» Work order: Begin at the first of the entries and stop after the line that has "What is the average value". Repeat those lines with "chart" changed to "graph" and everything else left the same.

» Collection entries:
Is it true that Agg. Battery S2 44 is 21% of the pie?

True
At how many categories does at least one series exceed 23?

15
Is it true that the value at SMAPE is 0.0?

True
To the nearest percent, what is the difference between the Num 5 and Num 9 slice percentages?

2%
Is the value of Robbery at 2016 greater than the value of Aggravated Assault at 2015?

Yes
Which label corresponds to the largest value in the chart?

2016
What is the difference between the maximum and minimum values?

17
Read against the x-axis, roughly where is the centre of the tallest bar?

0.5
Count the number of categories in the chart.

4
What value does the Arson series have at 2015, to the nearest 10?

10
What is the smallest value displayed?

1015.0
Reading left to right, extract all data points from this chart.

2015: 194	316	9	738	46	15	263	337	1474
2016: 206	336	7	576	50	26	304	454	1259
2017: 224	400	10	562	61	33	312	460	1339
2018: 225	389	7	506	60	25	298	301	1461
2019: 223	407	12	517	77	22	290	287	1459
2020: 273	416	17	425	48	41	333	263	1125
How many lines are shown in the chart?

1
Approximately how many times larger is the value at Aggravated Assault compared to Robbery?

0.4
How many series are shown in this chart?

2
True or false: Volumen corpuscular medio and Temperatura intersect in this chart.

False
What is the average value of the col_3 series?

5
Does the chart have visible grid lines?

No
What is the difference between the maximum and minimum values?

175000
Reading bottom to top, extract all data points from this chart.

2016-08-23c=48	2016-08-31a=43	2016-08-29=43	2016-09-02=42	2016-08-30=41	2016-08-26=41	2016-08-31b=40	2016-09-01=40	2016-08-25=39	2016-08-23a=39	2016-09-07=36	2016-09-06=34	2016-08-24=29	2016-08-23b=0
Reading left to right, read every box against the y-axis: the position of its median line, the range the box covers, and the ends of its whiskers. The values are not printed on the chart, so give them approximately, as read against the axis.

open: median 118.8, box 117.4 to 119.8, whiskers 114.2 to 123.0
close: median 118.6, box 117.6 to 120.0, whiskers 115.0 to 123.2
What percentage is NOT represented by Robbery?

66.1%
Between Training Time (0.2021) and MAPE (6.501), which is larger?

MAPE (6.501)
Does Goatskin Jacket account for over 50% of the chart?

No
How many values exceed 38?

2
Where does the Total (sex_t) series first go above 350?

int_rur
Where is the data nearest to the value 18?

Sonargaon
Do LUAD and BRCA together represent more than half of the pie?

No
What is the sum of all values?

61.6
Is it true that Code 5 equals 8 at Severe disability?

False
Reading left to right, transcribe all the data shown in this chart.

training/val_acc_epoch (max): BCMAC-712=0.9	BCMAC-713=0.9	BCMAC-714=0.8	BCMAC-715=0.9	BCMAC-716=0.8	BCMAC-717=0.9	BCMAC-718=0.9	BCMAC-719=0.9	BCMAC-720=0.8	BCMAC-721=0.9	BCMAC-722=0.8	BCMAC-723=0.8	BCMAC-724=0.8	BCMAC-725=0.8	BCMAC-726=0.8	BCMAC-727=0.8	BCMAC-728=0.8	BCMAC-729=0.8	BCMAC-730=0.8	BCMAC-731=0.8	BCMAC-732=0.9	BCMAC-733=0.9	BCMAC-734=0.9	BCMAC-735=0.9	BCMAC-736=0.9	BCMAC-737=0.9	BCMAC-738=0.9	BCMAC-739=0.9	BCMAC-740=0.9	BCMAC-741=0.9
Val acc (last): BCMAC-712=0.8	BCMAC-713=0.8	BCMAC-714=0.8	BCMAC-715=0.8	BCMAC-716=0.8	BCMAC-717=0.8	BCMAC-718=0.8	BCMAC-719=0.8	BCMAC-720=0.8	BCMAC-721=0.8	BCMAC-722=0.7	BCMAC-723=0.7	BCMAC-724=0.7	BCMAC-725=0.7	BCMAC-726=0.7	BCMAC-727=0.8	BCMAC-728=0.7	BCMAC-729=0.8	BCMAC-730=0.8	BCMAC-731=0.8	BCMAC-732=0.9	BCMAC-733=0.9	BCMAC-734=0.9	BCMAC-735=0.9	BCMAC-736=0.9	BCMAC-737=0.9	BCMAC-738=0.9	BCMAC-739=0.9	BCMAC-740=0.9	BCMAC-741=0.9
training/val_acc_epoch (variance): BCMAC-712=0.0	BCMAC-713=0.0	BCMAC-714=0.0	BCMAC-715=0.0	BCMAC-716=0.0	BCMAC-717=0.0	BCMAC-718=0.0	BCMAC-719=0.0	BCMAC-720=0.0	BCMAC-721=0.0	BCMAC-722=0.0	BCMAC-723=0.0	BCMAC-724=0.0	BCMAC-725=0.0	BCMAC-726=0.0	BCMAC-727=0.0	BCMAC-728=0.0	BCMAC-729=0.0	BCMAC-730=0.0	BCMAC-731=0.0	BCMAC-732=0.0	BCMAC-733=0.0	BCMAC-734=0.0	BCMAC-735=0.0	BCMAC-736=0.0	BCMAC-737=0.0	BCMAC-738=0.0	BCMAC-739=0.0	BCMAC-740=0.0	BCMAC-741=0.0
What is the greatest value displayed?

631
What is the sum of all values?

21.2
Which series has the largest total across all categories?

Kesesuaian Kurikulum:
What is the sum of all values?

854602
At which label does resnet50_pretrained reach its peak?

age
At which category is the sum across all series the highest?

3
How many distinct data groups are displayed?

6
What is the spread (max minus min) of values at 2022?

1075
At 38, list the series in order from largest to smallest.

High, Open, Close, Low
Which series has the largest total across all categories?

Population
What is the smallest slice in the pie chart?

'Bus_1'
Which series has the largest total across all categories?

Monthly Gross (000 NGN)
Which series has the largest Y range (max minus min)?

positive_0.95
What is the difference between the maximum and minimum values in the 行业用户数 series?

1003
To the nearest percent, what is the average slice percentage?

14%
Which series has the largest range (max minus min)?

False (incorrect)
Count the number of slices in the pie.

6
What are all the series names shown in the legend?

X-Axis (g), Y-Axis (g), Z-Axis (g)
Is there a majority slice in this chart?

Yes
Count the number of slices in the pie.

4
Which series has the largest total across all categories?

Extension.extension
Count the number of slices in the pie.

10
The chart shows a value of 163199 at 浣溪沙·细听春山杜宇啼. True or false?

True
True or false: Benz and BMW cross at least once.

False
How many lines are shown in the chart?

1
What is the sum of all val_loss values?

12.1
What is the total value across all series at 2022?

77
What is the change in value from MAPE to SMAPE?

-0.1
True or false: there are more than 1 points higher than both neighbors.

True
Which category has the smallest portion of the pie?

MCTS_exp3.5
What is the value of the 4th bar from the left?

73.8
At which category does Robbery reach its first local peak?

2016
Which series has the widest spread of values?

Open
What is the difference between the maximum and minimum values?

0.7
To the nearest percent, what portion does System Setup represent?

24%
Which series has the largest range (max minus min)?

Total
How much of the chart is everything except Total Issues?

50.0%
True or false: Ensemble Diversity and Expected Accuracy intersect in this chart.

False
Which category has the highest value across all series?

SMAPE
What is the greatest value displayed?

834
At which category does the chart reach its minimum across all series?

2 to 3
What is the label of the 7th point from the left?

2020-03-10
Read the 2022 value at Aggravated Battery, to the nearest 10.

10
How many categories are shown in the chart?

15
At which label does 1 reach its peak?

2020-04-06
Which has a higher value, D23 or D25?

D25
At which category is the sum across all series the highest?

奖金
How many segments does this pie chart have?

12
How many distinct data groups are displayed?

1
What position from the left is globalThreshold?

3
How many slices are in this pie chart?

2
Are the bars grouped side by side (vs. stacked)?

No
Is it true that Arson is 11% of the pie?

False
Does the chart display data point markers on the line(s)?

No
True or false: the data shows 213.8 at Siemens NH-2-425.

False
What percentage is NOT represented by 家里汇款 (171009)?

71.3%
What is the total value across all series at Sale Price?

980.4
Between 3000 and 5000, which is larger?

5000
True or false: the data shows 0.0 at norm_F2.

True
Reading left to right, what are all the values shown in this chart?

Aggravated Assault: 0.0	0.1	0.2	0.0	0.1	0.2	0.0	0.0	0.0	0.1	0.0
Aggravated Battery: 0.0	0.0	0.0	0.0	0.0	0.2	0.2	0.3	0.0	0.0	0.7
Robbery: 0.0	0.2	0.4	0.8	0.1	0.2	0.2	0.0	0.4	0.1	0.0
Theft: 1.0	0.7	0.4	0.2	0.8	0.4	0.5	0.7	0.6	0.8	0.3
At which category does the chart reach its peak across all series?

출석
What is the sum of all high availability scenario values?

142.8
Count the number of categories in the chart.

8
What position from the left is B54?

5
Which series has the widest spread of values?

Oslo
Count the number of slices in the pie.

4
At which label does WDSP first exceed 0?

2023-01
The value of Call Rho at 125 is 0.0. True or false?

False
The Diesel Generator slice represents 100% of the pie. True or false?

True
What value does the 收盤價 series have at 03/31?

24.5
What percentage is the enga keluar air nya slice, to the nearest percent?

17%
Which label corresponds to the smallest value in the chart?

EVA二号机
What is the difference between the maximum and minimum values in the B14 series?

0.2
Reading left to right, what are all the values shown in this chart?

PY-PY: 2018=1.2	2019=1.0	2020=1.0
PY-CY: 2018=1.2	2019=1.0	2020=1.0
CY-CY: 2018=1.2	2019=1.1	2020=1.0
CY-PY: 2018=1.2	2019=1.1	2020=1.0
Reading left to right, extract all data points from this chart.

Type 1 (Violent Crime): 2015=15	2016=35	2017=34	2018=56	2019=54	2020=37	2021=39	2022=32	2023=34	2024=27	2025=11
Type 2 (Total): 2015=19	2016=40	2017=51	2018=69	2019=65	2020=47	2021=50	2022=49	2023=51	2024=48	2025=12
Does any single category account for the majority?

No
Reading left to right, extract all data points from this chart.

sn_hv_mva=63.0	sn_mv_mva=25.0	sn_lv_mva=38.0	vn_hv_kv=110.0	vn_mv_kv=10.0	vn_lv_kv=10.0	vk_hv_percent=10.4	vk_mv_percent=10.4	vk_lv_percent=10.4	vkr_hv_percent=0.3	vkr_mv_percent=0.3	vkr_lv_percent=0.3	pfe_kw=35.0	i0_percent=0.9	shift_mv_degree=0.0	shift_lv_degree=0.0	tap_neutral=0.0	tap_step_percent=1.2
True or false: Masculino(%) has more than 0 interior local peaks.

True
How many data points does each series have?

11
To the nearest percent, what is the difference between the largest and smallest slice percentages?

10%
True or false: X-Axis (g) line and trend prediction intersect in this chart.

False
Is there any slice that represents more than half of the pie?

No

» Solution:
Is it true that Agg. Battery S2 44 is 21% of the pie?

True
At how many categories does at least one series exceed 23?

15
Is it true that the value at SMAPE is 0.0?

True
To the nearest percent, what is the difference between the Num 5 and Num 9 slice percentages?

2%
Is the value of Robbery at 2016 greater than the value of Aggravated Assault at 2015?

Yes
Which label corresponds to the largest value in the graph?

2016
What is the difference between the maximum and minimum values?

17
Read against the x-axis, roughly where is the centre of the tallest bar?

0.5
Count the number of categories in the graph.

4
What value does the Arson series have at 2015, to the nearest 10?

10
What is the smallest value displayed?

1015.0
Reading left to right, extract all data points from this graph.

2015: 194	316	9	738	46	15	263	337	1474
2016: 206	336	7	576	50	26	304	454	1259
2017: 224	400	10	562	61	33	312	460	1339
2018: 225	389	7	506	60	25	298	301	1461
2019: 223	407	12	517	77	22	290	287	1459
2020: 273	416	17	425	48	41	333	263	1125
How many lines are shown in the graph?

1
Approximately how many times larger is the value at Aggravated Assault compared to Robbery?

0.4
How many series are shown in this graph?

2
True or false: Volumen corpuscular medio and Temperatura intersect in this graph.

False
What is the average value of the col_3 series?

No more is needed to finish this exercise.